Le deuxième mouvement évoque les ländler, les valses paysannes. Ceci dit, difficile d’entrevoir une quelconque danse dans ce scherzo entrecoupé de motifs pleins de force, mais dont la densité attendue par les cuivres n’était pas au rendez-vous. C’est bien dommage car le thème des cordes, d’une interprétation et d’une sonorité tout à fait intéressante invitait au mouvement, même si le tempo me semblait plus lent que d’accoutumée.

L’atmosphère s’assombrit, devient sinistre. Les timbales marquent un rythme lancinant. Le sublime solo de contrebasse est un raffinement de cette symphonie. Mahler a voulu donner un autre esprit à cette marche funèbre, comme pour démystifier la mort. A deux reprises, c’est un thème tzigane gai et enjoué qui vient troubler cette atmosphère. L’énergie n’était malheureusement pas suffisante et le contraste quelque peu terni excepté pour les excellentes interventions ironiques et sarcastiques du clarinettiste.

Le final fut de toute beauté. La lecture par Myung-Whun Chung claire et très soignée, met en valeur des fortissimi intenses et la précision des attaques, saisissant ainsi la dimension tragique mais néanmoins glorieuse de ce mouvement. La dernière mesure m’a d’ailleurs rappelé le molto vivace de la Neuvième symphonie, hymne à la paix, de Beethoven.

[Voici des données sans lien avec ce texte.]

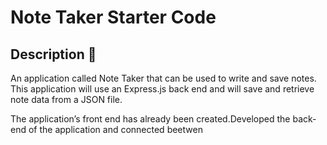 # Note Taker Starter Code

## Description 📖

An application called Note Taker that can be used to write and save notes. This application will use an Express.js back end and will save and retrieve note data from a JSON file.

The application’s front end has already been created.Developed the back-end of the application and connected beetwen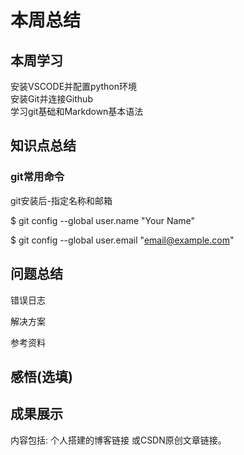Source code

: # 本周总结  

## 本周学习  

安装VSCODE并配置python环境  
安装Git并连接Github  
学习git基础和Markdown基本语法  

## 知识点总结  

### git常用命令  

git安装后-指定名称和邮箱  

$ git config --global user.name "Your Name"  

$ git config --global user.email "email@example.com"  


## 问题总结  

错误日志


解决方案


参考资料


## 感悟(选填)  


## 成果展示  

内容包括: 个人搭建的博客链接 或CSDN原创文章链接。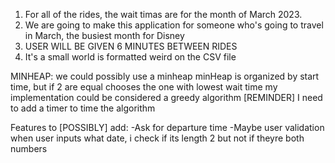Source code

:1. For all of the rides, the wait timas are for the month of March 2023. 
2. We are going to make this application for someone who's going to travel in March, the busiest month for Disney
3. USER WILL BE GIVEN 6 MINUTES BETWEEN RIDES
4. It's a small world is formatted weird on the CSV file

MINHEAP:
    we could possibly use a minheap
    minHeap is organized by start time, but if 2 are equal chooses the one with lowest wait time
    my implementation could be considered a greedy algorithm
    [REMINDER] I need to add a timer to time the algorithm
    

Features to [POSSIBLY] add:
    -Ask for departure time
    -Maybe user validation when user inputs what date, i check if its length 2 but not if theyre both numbers
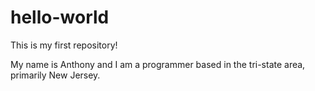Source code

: # hello-world
This is my first repository!

My name is Anthony and I am a programmer based in the tri-state area, primarily New Jersey.
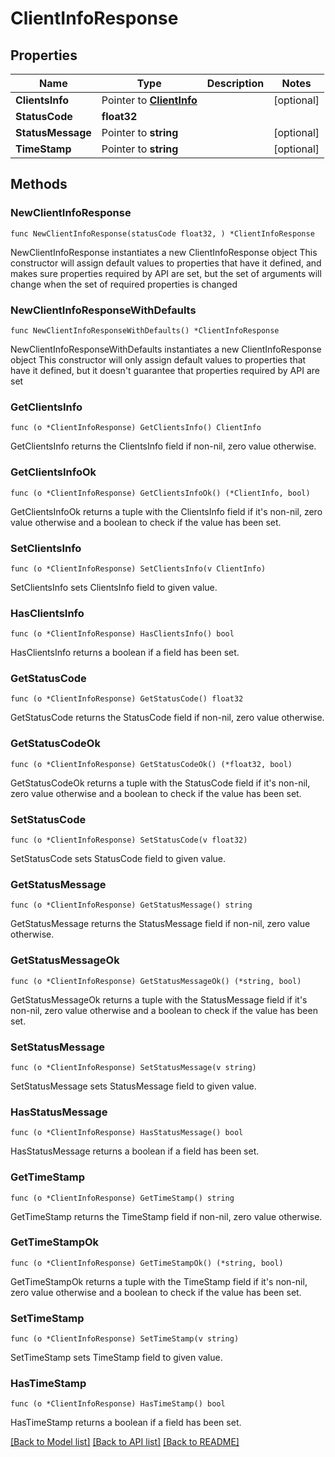 # ClientInfoResponse

## Properties

Name | Type | Description | Notes
------------ | ------------- | ------------- | -------------
**ClientsInfo** | Pointer to [**ClientInfo**](ClientInfo.md) |  | [optional] 
**StatusCode** | **float32** |  | 
**StatusMessage** | Pointer to **string** |  | [optional] 
**TimeStamp** | Pointer to **string** |  | [optional] 

## Methods

### NewClientInfoResponse

`func NewClientInfoResponse(statusCode float32, ) *ClientInfoResponse`

NewClientInfoResponse instantiates a new ClientInfoResponse object
This constructor will assign default values to properties that have it defined,
and makes sure properties required by API are set, but the set of arguments
will change when the set of required properties is changed

### NewClientInfoResponseWithDefaults

`func NewClientInfoResponseWithDefaults() *ClientInfoResponse`

NewClientInfoResponseWithDefaults instantiates a new ClientInfoResponse object
This constructor will only assign default values to properties that have it defined,
but it doesn't guarantee that properties required by API are set

### GetClientsInfo

`func (o *ClientInfoResponse) GetClientsInfo() ClientInfo`

GetClientsInfo returns the ClientsInfo field if non-nil, zero value otherwise.

### GetClientsInfoOk

`func (o *ClientInfoResponse) GetClientsInfoOk() (*ClientInfo, bool)`

GetClientsInfoOk returns a tuple with the ClientsInfo field if it's non-nil, zero value otherwise
and a boolean to check if the value has been set.

### SetClientsInfo

`func (o *ClientInfoResponse) SetClientsInfo(v ClientInfo)`

SetClientsInfo sets ClientsInfo field to given value.

### HasClientsInfo

`func (o *ClientInfoResponse) HasClientsInfo() bool`

HasClientsInfo returns a boolean if a field has been set.

### GetStatusCode

`func (o *ClientInfoResponse) GetStatusCode() float32`

GetStatusCode returns the StatusCode field if non-nil, zero value otherwise.

### GetStatusCodeOk

`func (o *ClientInfoResponse) GetStatusCodeOk() (*float32, bool)`

GetStatusCodeOk returns a tuple with the StatusCode field if it's non-nil, zero value otherwise
and a boolean to check if the value has been set.

### SetStatusCode

`func (o *ClientInfoResponse) SetStatusCode(v float32)`

SetStatusCode sets StatusCode field to given value.


### GetStatusMessage

`func (o *ClientInfoResponse) GetStatusMessage() string`

GetStatusMessage returns the StatusMessage field if non-nil, zero value otherwise.

### GetStatusMessageOk

`func (o *ClientInfoResponse) GetStatusMessageOk() (*string, bool)`

GetStatusMessageOk returns a tuple with the StatusMessage field if it's non-nil, zero value otherwise
and a boolean to check if the value has been set.

### SetStatusMessage

`func (o *ClientInfoResponse) SetStatusMessage(v string)`

SetStatusMessage sets StatusMessage field to given value.

### HasStatusMessage

`func (o *ClientInfoResponse) HasStatusMessage() bool`

HasStatusMessage returns a boolean if a field has been set.

### GetTimeStamp

`func (o *ClientInfoResponse) GetTimeStamp() string`

GetTimeStamp returns the TimeStamp field if non-nil, zero value otherwise.

### GetTimeStampOk

`func (o *ClientInfoResponse) GetTimeStampOk() (*string, bool)`

GetTimeStampOk returns a tuple with the TimeStamp field if it's non-nil, zero value otherwise
and a boolean to check if the value has been set.

### SetTimeStamp

`func (o *ClientInfoResponse) SetTimeStamp(v string)`

SetTimeStamp sets TimeStamp field to given value.

### HasTimeStamp

`func (o *ClientInfoResponse) HasTimeStamp() bool`

HasTimeStamp returns a boolean if a field has been set.


[[Back to Model list]](../README.md#documentation-for-models) [[Back to API list]](../README.md#documentation-for-api-endpoints) [[Back to README]](../README.md)


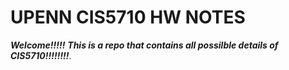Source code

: # UPENN CIS5710 HW NOTES
***Welcome!!!!!***
***This is a repo that contains all possilble details of CIS5710!!!!!!!!***.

Une impression donc mitigée de ce « titan » de la musique Mahlerienne qui n’a en rien boudé le plaisir du public à saluer Maître Chung et son orchestre. « Il va être difficile de vous quitter sans vous jouer un petit morceau », et c’est un extrait de Carmen (j’ai définitivement arrêté de chercher un « liant » à ce programme !!!) qui a brillamment clôturé ce concert.